Failure is possibly one of the most feared words in most people's vocabulary.
Whether it’s a failed business venture, a job interview that didn’t go as planned, or a personal goal that we fell badly on. Every time I faced a major setback, I often see myself as a failure.
As I get older and have overcome a number of personal setbacks. I started to see failure from a different perspective. Instead of viewing it as an endpoint, I started to view it as a stepping stone on the path to future success. This is where the art of resilience comes into play.
Resilience isn't about avoiding failure. It's about learning how to respond to failure in a way that allows me to grow and evolve. As Thomas Edison famously said after many failed attempts to invent the light bulb, "I have not failed. I've just found 10,000 ways that won't work." It is this sense of personal belief and commitment that enabled him to invent the biggest technological breakthrough in recent history.
A few years ago, I found myself at the helm of a political struggle that, despite my best efforts, the results were just not materializing. It was a bitter pill to swallow at the time. But with time and perspective, I realized that failure was the best opportunity for me to learn and improve. It is this setback that allows me to step outside of my comfort zone in trying something completely new and challenging.
I have found three useful strategies that helped me to build resilience:
1. Embrace a Growth Mindset: People with a growth mindset believe that abilities can be developed through dedication and hard work. When failure hits, don’t think, “I’m a failure.” Instead, think, “What can I learn from this experience?”

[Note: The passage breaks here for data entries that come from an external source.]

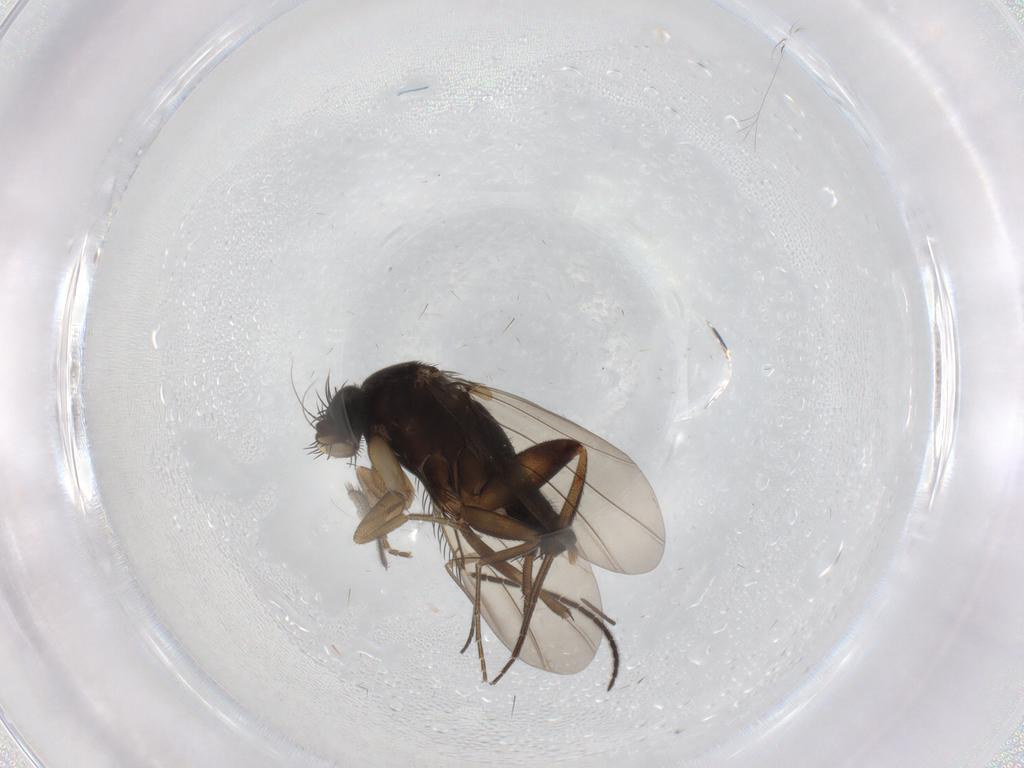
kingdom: Animalia
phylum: Arthropoda
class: Insecta
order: Diptera
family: Phoridae
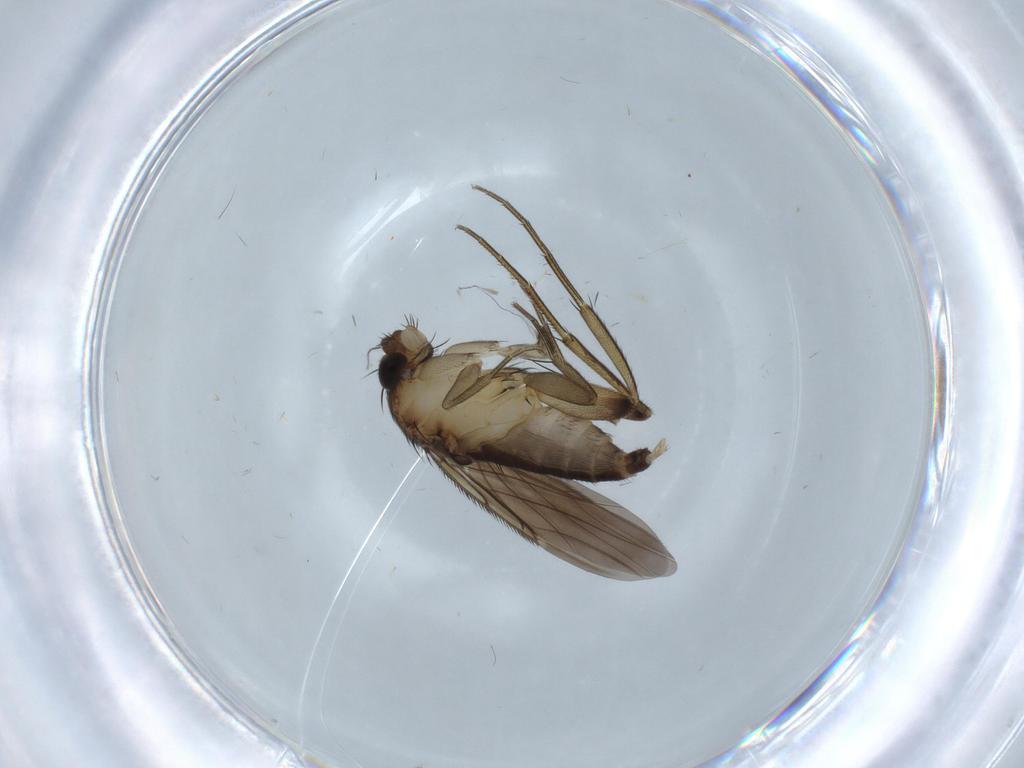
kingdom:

2. Practice Self-Compassion: Be gentle with yourself when you fail. Acknowledge the disappointment, but don’t dwell on it. Remember, everyone fails. It’s part of the human experience. More importantly, majority of the time, most people do not care that much. Mostly, it is your personal ego that is preventing you from taking a new step towards self-improvement for the future.
3. Develop a Support Network: You don’t have to face failure alone. Reach out to mentors, colleagues, or friends who can provide new perspectives, advice, and encouragement. Luckily I do have a good circle of genuine friends and family members who will help me to see realities in a positive manner.
“What is one failure you've experienced recently, and what did you learn from it?”